Remembering Los Alamitos and beyond
by Frank Cotolo
Part 1 ishere.
Part 2 is here.
Bulldozers leveled Hollywood Park to sawdust in 2014. Its 260 acres were replaced by a housing development and an entertainment complex (which included a casino and an NFL stadium). The remnants of horse racing were exculpated to the extent of moving the graves and monuments of champion thoroughbreds to other tracks and horses’ breeding grounds. Statues of Swaps and Bill Shoemaker were placed into storage; somewhere.
Los Alamitos Racetrack did not experience the fate of Hollywood Park. Quite the opposite. It was eventually renovated to become a part of a newer and healthier California thoroughbred racing circuit. But in the 1980s the Orange County five-eighths mile track featured three breeds of horse racing throughout the years. The pecking order included quarter horses and standardbreds and thoroughbreds.

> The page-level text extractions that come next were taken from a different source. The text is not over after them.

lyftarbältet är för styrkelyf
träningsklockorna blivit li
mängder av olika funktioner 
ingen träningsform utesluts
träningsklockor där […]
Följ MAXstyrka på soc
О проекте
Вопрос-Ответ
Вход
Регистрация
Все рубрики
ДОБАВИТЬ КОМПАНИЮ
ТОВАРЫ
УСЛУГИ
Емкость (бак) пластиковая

The 21-or-so miles from Hollywood proper was a tedious drive; especially when I made the trip alone because Mr. Bruce was too busy elsewhere on particular racing nights. Getting to the track for an evening’s first harness-program post meant battling rush-hour traffic bottlenecks heading towards the inland empire. When I made the ride alone it was a test of devotion; when Mr. Bruce was with me it was a cacophony of laughter defying any road stress.
Los Al was a different theater than Hollywood Park. Mr. Bruce said it had “a dark vibe.” It was dark green and rusty brown compared to Hollywood’s orange motif. It looked weathered and appeared no better in shape and atmosphere than when it was in constant disrepair due to rain damage during its first race meet in 1951. But the harness faithful in the ’80s endured. We gladly paid the parking and admission and program prices to share the action with the equine and human athletes changing venues from Inglewood to Los Alamitos. On the smaller stage were the same trotters and pacers handled by the same West Coast-based trainers and drivers. We were a part of their caravan.

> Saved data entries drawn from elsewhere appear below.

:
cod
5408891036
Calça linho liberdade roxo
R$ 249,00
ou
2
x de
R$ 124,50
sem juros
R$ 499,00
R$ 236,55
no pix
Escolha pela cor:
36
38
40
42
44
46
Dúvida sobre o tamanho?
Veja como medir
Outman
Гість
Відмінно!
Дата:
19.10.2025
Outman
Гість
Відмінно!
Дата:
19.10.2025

We wagered more money at Los Al than we did at Hollywood because we were making more money from our professions. A $30 win on Manga Hawk (Robert Sleeth in the bike) returned $216; nearly a one-bedroom month’s rent. And as the racing ensued it turned out that respecting the under-rated Sleeth awarded us some of our best investments on the three-turn mile. Los Al flourished for us with other drivers; Frank Sherren and Joe Anderson and Ross Croghan often over-performed the public’s odds for our benefit.
One day Mr. Bruce got he and I a job as extras in the second-unit production of the movie “Meteor.” It called for an afternoon of running around a public park as if shards of space rocks pummeled to Earth. The Orange County park doubled as an Italian town and the gig offered free lunch as well as cash. The shoot ended in plenty of time for us to make the first race that night. (Watching the film today reveals our brief appearances).

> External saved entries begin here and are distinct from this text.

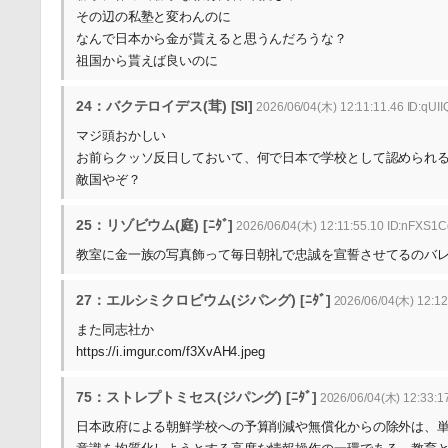
その辺の私塾と変わんのに
なんで日本から金が貰えると思うんだろうな？
祖国から貰えば良いのに
24：バクテロイデス(茸) [SI]
2026/06/04(木) 12:11:11.46 ID:qUI
マジ頭おかしい
お前らクッソ反日しておいて、何で日本で学校として認められ
敵国やぞ？
25：リゾビウム(庭) [ﾆﾀﾞ]
2026/06/04(木) 12:11:55.10 ID:nFXS1
教室に金一族の写真飾って毎日朝礼で忠誠を宣誓させてるのバ
27：エルシミクロビウム(ジパング) [ﾆﾀﾞ]
2026/06/04(木) 12:12
また同志社か
https://i.imgur.com/f3XvAH4.jpeg
75：ストレプトミセス(ジパング) [ﾆﾀﾞ]
2026/06/04(木) 12:33:17
日本政府による朝鮮学校への予算削減や無償化からの除外は、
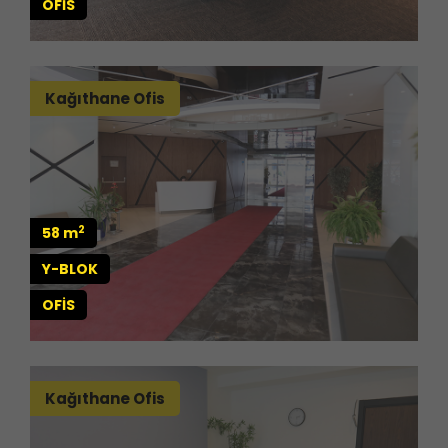
OFİS
Kağıthane Ofis
2
58 m
Y-BLOK
OFİS
Kağıthane Ofis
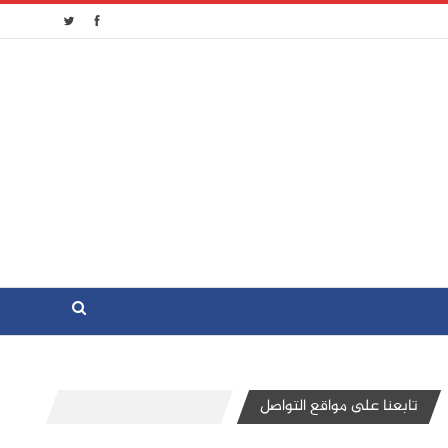
تابعنا على مواقع التواصل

The Los Alamitos experiences also furthered my harness racing journalism success as they inspired material; I enjoyed income from published works about betting on harness racing. There were many periodicals covering the sport in the ’80s. My byline appeared in Sulky, Hoof Beats, Harness Horse and Gambling Times. The pay was substantial.
A bulging bankroll developed and nothing prompts a gambler more than having extra money to dump into the pari-mutuel pools. Mr. Bruce and I became confident enough from our harness betting investments to attempt expanding. We took on the quarter horses at Los Al between harness meets. We traveled the turnpikes with bloated egos only to not last for a single quarter-horse program. Handicapping the sprinters was baffling and the action less dramatic as it presented blink-of-an-eye contests. As different as chalk and cheese for us harness experts. We laughed at the experience and held our breaths to return for the next harness meet.
But all was not well…
California harness racing in the ’80s was only surviving due to die-hard fans like Mr. Bruce and I. The crowds once shoulder to shoulder on the aprons reduced by the month and left much space for bettors to stroll freely. Even our appearances lessened, but that was mostly due to professional and personal interruptions. Where did the others go?
We still stole time whenever we could to attend the two closest harness venues (a meet took place in Sacramento but it was out of our commuting range) but others did not. Could it be curtains for harness racing all together out west?
My harness racing contacts offered a glimmer of hope in the shape of a new racing venue in the Pomona Valley; 30 miles east of Hollywood proper. I was told there were racetracks there on the Los Angeles County Fairgrounds. One for auto-drag racing and there was a five-eighths track used for thoroughbreds during fairs. It was called Fairplex Park.